$29.99
Exam Guidelines
• This is an open book examination.
• You must pack all solutions together into one zip file, named as itsc studentID final.zip.
The example of directory structure is shown in the Fig 1.
– Your program and report should be based on your own effort. Students cannot collaborate with anyone.
Figure 1: An example of the directory structure to be submitted.
Datasets
The data sets for Q1, Q2, Q5, Q6 and Q7 can be downloaed via the link or the canvas. The data set for Q3 can be downloaded via the link.
Grading
Your score will be given based on:
1. Correctness, completeness and clarity in your report.
2. Codes must be runnable, and code comments are necessary. Missing thenecessary comments will be deducted a certain score.
3. Evaluation performance (if any).
4. You can get bonus if you propose a novel approach to any question otherthan Q7.
Notes
Please read the following notes carefully.
1. Please read Exam Guidelines carefully.
2. Please work hard and arrange your time reasonably.
3. For programming language, in principle, python is preferred.
4. Computation of some questions is very large, students might use cloudcomputing platform, such as azure.

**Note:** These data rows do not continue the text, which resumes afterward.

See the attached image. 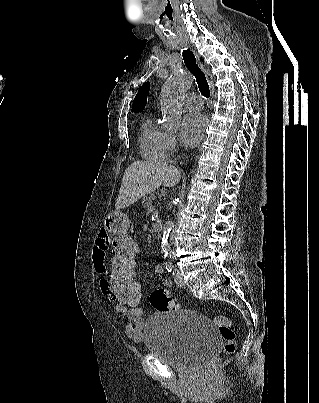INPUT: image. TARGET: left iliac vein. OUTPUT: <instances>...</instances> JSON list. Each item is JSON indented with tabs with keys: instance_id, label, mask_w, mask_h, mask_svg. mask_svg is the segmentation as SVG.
I'll list each match as a JSON object with an SVG mask.
<instances>
[{
	"instance_id": "4c4485c4",
	"label": "left iliac vein",
	"mask_w": 319,
	"mask_h": 403,
	"mask_svg": "<svg viewBox=\"0 0 319 403\" xmlns=\"http://www.w3.org/2000/svg\"><path fill=\"white\" fill-rule=\"evenodd\" d=\"M174 278L176 284L181 287V288H186V283L182 278L181 272L178 269H175L174 271Z\"/></svg>"
}]
</instances>
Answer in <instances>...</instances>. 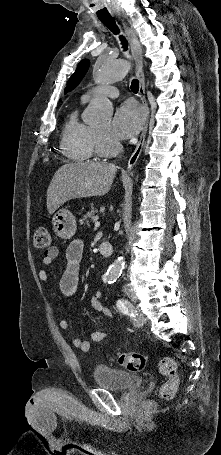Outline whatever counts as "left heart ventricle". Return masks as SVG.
Returning a JSON list of instances; mask_svg holds the SVG:
<instances>
[{"mask_svg":"<svg viewBox=\"0 0 221 455\" xmlns=\"http://www.w3.org/2000/svg\"><path fill=\"white\" fill-rule=\"evenodd\" d=\"M96 129L99 132H101L103 135H105L106 137L113 139L110 136V134H109V129H110V123L109 122H106V123H104L102 125L97 126Z\"/></svg>","mask_w":221,"mask_h":455,"instance_id":"1","label":"left heart ventricle"}]
</instances>
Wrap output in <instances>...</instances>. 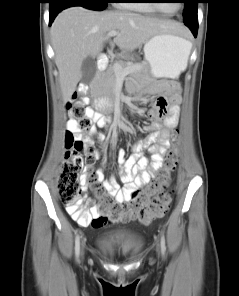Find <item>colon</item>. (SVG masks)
Wrapping results in <instances>:
<instances>
[{
    "mask_svg": "<svg viewBox=\"0 0 239 296\" xmlns=\"http://www.w3.org/2000/svg\"><path fill=\"white\" fill-rule=\"evenodd\" d=\"M70 121H74L77 129L88 133L92 129L88 109L79 101L71 103L68 107ZM173 147L165 158V170L160 172L157 179L147 188L135 192L128 203L117 202L112 195H108L101 184L98 172L95 169L97 153L88 137L76 136L68 131L65 137V154L61 165V174L58 180V189L61 200L71 215L79 221H89L90 214L82 205V188L80 181L85 171V179L92 187L94 200L100 213L98 222L106 223L118 221L123 215H131L141 223H149L161 217L170 207L172 191L169 187V172L178 162L180 143L179 131L171 135ZM86 156V165L81 152Z\"/></svg>",
    "mask_w": 239,
    "mask_h": 296,
    "instance_id": "obj_1",
    "label": "colon"
}]
</instances>
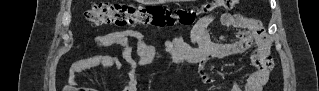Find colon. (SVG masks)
Wrapping results in <instances>:
<instances>
[{"instance_id": "1", "label": "colon", "mask_w": 319, "mask_h": 91, "mask_svg": "<svg viewBox=\"0 0 319 91\" xmlns=\"http://www.w3.org/2000/svg\"><path fill=\"white\" fill-rule=\"evenodd\" d=\"M237 0H218L197 8H166L162 6H135L123 3H97L85 12V19L93 25L114 24L117 26L150 25L153 27L190 26L198 17L216 8H233ZM270 70L273 62L268 48L263 50L257 61Z\"/></svg>"}]
</instances>
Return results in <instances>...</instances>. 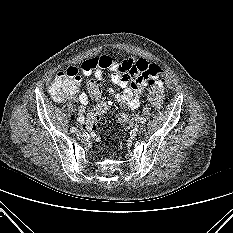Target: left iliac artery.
I'll use <instances>...</instances> for the list:
<instances>
[{"instance_id":"1","label":"left iliac artery","mask_w":233,"mask_h":233,"mask_svg":"<svg viewBox=\"0 0 233 233\" xmlns=\"http://www.w3.org/2000/svg\"><path fill=\"white\" fill-rule=\"evenodd\" d=\"M145 121H146V119L143 118V117L140 119V122H141V123H145Z\"/></svg>"}]
</instances>
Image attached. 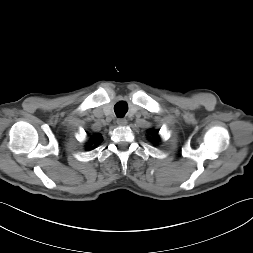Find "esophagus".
Returning a JSON list of instances; mask_svg holds the SVG:
<instances>
[{
    "mask_svg": "<svg viewBox=\"0 0 253 253\" xmlns=\"http://www.w3.org/2000/svg\"><path fill=\"white\" fill-rule=\"evenodd\" d=\"M116 122L119 126H125L127 124V120L125 118H118Z\"/></svg>",
    "mask_w": 253,
    "mask_h": 253,
    "instance_id": "34e87169",
    "label": "esophagus"
}]
</instances>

5. If your codes or answer refer to any blog, github, paper and so on, pleaseprovide the links in corresponding QX report.pdf.
6. If you have any question that Google cannot answer, please send email to{hlicg,lwangcg,sdiaa}@connect.ust.hk. Questions from other channels will not be answered.
1 Dimensionality Reduction on Data Feature (10 Points)
In real-world problems, some data has a high dimensional feature that contains noise and impedes the performance of machine learning models. In this question, for simplicity, we give a small toy dataset and you are required to design two dimensionality reduction algorithms to reduce the dimension of features.
You are required to code for your dimensionality reduction algorithms manually, but you are allowed to use any existing package of the classification model or clustering model to test the effect of your algorithms. For example, you feed the features obtained by different dimension reduction algorithms to the same classification or clustering model and compare the performance.
1.1 Data Description
The dataset contains 3686 points where each point has 400 dimension feature. Also, in the dataset, X = Multi-dimensional point data, y = labels (0 or 1).
1.2 Submission
1. Pack all code files in folder Q1 code .
2. You should write the pseudo code of your dimensionality reduction algorithms in the report Q1 report.pdf and describe them in detail.
3. You should write the experiment settings in your report Q1 report.pdf. For example, if you split the dataset, you should write it clearly
4. You should compare the performance of your algorithms and analyze themin the report Q1 report.pdf.
5. Please state clearly how to run your program in Q1 readme.md.
1.3 Notes
1. If your pseudo code includes the classification model or the cluster model,you can use a function to denote it directly instead of writing it in detail.
2. How many dimensions you want to reduce depends on you.
2 Imbalanced Data Classification (15 Points)
In this task, you are required to model classifiers for 5 imbalanced data sets.
2.1 Data Description
You are provided with 5 training imbalanced dataset as follows:
1. Bi-class Datasets v train.csv and p train.csv are data sets with binary classes (e.g., positive, negative).
2. Multi-class Datasets y train.csv, e train.csv and a train.csv are data sets with multi-classes.
2.2 Submission
1. Pack all code files in folder Q2 code.
2. Predict the test data and put your prediction results in folder Q2 output.
3. Please report the algorithm you utilized in details, the experiment setting,and training accuracy in your report Q2 report.pdf.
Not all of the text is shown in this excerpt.